The starkest transformation has come from our own Prime Minister who in October of last year was lambasted by opposition leaders, in the thick of a campaign, for offering optimism about the economy, telling the CBC's Peter Mansbridge that there was "probably some great buying opportunities emerging in the stock market as a consequence of all this panic." In fact, in that same month, U. S. investing sage Warren Buffett had said the very same thing. But Mr. Mansbridge was incredulous: "Do you really want to say that?" he checked.
Within two months, with the opposition threatening to topple his government, claiming the Prime Minister was insufficiently alarmed over the economy, and forced to justify the first impending federal deficit in over a decade, Mr. Harper was using the word "depression," adding "I've never seen such uncertainty.... I'm very worried about the Canadian economy."
Ever since Bill Clinton reached out to unemployed Americans in the 1992 election campaign, riding his "I feel your pain" empathy to the White House, politicians have been less focused on unflappable leadership and more anxious about seeming out-of-touch not only with the concerns of voters, but their feelings. "Instead of telling them what you think they need to hear, you tell them what they want to hear," says Mr. Kiewe.

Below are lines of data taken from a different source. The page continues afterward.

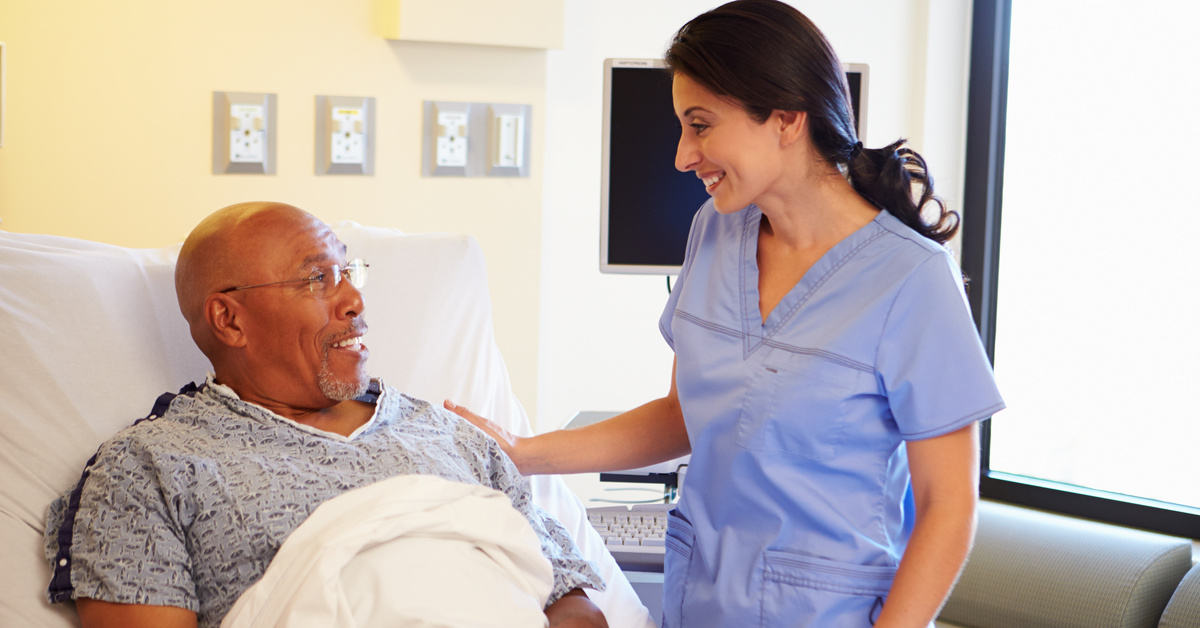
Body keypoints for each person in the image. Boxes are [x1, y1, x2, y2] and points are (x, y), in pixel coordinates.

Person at [444, 1, 1005, 626]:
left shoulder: (910, 278)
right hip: (702, 602)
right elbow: (685, 413)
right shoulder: (714, 232)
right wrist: (524, 452)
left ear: (787, 117)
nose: (684, 155)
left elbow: (948, 507)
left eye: (701, 125)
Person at [43, 202, 608, 628]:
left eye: (348, 273)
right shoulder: (151, 467)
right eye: (317, 279)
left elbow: (569, 601)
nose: (353, 301)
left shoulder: (449, 434)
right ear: (229, 320)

Determined to out-empathize their political opponents, political leaders may have trapped themselves in a rhetorical cycle of Depressiongrade doom. That worries Mr. Kiewe: too much panic in the ranks could aggravate things, as businesses hesitate to invest and consumers get too scared to spend. Today's political leaders may find that, unlike Roosevelt's comforting words, the more they prophesize the economic end-of-days, the more likely they are to come true.